Research projects

My research activity is focused on theoretical modeling of materials at the atomic scale. I am particularly interested in using first-principles methods such as Density Functional Theory (DFT) to understand catalytic processes related to energy conversion and storage as well as processes relevant to the chemical industry. Here are some research projects I recently worked on.

Water splitting for energy storage 

Through photosynthesis plants are able to convert and store the energy of sunlight by oxidizing water to molecular oxygen, releasing protons and electrons that are used to reduce CO2 to carbohydrates. However, they do so with very low efficiency. Exploiting this strategy for solar energy storage on an industrial scale would requires efficient and inexpensive catalysts to carry out these redox processes. We focus on the anodic reaction, water oxidation, and study the mechanism of water oxidation catalyzed by some of the most efficient catalysts synthesized to date. The goal is to obtain a detailed atomistic understanding of the processes, to help designing optimal catalysts.

Ethylene epoxidation

Ethylene oxide (EO), obtained industrially through partial oxidation of ethylene on silver catalysts, is an important chemical used as an intermediate in the production of glycols and plastics. We study the mechanism of reaction promoted by Ag and Ag-Cu alloys by means of DFT calculations. We have shown that the Ag-Cu alloy forms a thin copper-oxide-like layer on top of Ag, which explains the observed improved selectivity of the alloy w.r.t. pure silver. We are currently investigating the role of sub-surface oxigen of the selectivity torwards the formation of EO.

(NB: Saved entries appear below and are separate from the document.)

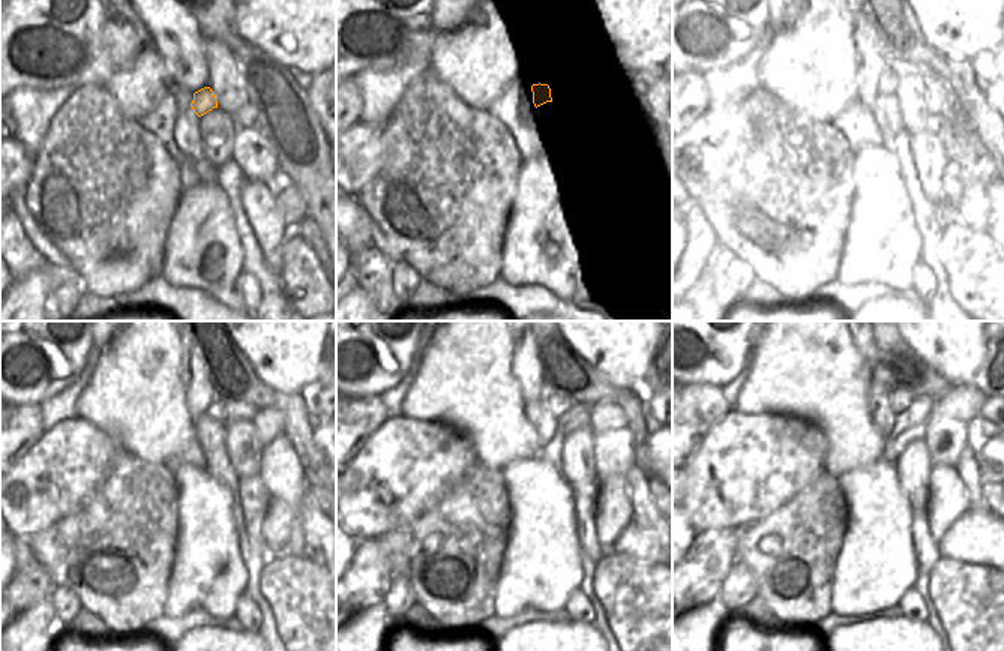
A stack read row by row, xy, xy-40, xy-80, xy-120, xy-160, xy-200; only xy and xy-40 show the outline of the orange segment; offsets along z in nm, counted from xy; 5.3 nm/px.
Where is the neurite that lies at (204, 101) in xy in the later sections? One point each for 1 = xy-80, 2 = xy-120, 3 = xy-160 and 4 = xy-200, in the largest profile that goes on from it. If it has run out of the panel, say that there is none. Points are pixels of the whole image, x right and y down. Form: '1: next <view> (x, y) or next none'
1: next xy-80 (875, 89)
2: next xy-120 (224, 411)
3: next xy-160 (559, 405)
4: next xy-200 (898, 399)

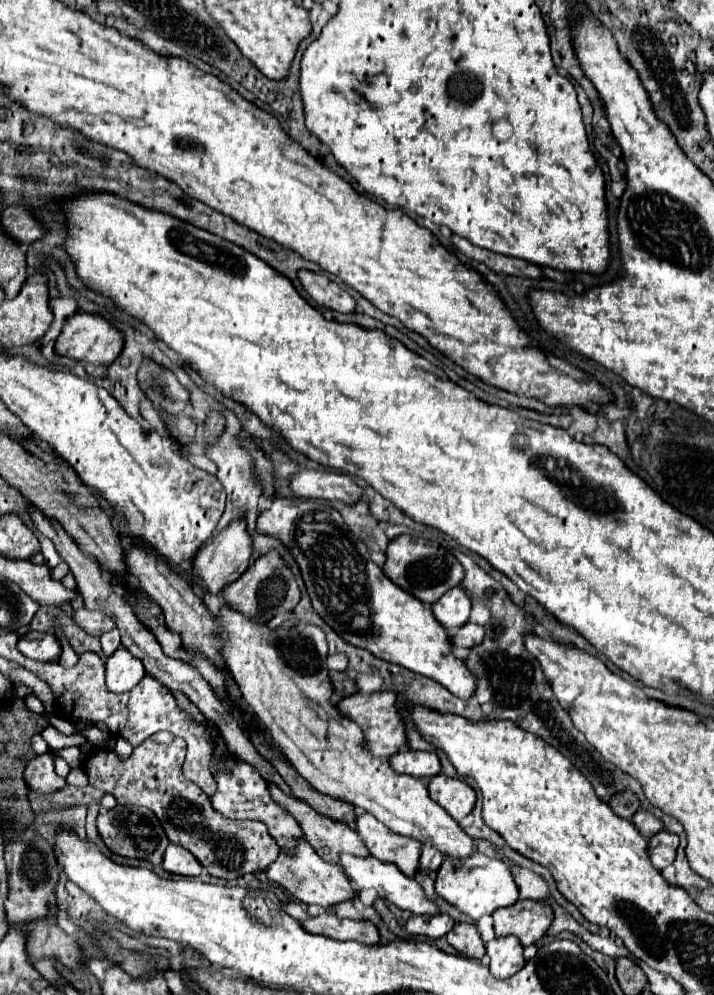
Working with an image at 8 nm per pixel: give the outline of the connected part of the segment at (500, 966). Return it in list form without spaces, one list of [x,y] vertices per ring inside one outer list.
[[[496,937],[486,943],[486,953],[490,955],[490,973],[496,979],[506,979],[524,967],[522,945],[516,937]]]

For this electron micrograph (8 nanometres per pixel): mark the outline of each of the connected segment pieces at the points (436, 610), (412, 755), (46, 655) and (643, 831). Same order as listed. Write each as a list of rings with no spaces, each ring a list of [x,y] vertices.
[[[454,587],[452,591],[446,591],[432,605],[432,613],[446,631],[452,631],[456,627],[462,627],[468,621],[468,617],[470,617],[470,599],[468,599],[464,589]]]
[[[398,751],[390,757],[390,765],[396,773],[412,777],[434,777],[440,771],[438,755],[432,751]]]
[[[28,631],[20,637],[18,651],[34,661],[54,661],[62,655],[62,645],[52,633]]]
[[[638,809],[632,817],[632,823],[636,825],[636,829],[640,831],[640,835],[644,839],[650,839],[652,835],[656,835],[660,829],[662,829],[662,823],[650,813],[650,811],[644,811],[644,809]]]

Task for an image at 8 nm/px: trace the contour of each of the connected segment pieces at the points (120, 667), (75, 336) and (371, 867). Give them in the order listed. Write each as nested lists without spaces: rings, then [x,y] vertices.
[[[118,647],[106,659],[106,687],[112,693],[132,691],[146,675],[144,665],[126,647]]]
[[[74,313],[64,323],[64,327],[56,339],[54,351],[56,351],[56,355],[64,355],[74,361],[86,361],[92,365],[106,367],[108,363],[112,363],[116,359],[116,355],[120,355],[122,345],[124,345],[124,337],[106,319],[102,319],[98,315],[90,315],[90,313]]]
[[[340,855],[340,867],[350,877],[350,881],[354,883],[356,889],[374,887],[378,891],[378,897],[394,903],[400,909],[408,909],[408,911],[412,911],[416,915],[436,915],[436,913],[440,913],[440,909],[424,897],[424,891],[420,889],[420,885],[412,877],[406,877],[394,863],[386,863],[386,861],[380,861],[376,857]]]

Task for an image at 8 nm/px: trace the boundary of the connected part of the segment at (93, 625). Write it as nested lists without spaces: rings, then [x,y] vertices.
[[[78,609],[78,611],[74,611],[74,619],[78,621],[78,625],[82,627],[82,629],[86,629],[90,635],[94,635],[94,637],[98,637],[100,633],[104,633],[104,631],[110,631],[112,627],[114,627],[114,623],[112,623],[112,619],[108,619],[102,611],[88,611],[88,609]]]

Lattice-gas Hamiltonian + Kinetic Monte Carlo description of CO oxidation

CO oxidation is one of the most studied heterogeneous catalytic processes, due to its scientific and technological relevance. On single crystal surfaces such as Pt(111) and Pd(111), the lateral interactions among adsorbate play a large role, modifying the reaction mechanism as temperature and pressure are changed. On Pd(111), in particular, the oxygen islands undergo a structural phase transition that modify the reaction site, the reaction order and the activation barriers. We use a DFT-derived Lattice-gas Hamiltonian model of the energetics of the system, combined with kinetic Monte Carlo modeling of the kinetics of the catalytic processes, with the goal of understanding the origin of the different catalytic behavior of the various surface structures.  


We are developing an interface between Quantum-Espresso and LAMMPS to carry out QM/MM simulations. In this hybrid approach a portion of the system (QM) will be treated at the DFT level (Quantum-Espresso), while the remaining part of the system will be described using empirical force fields (LAMMPS).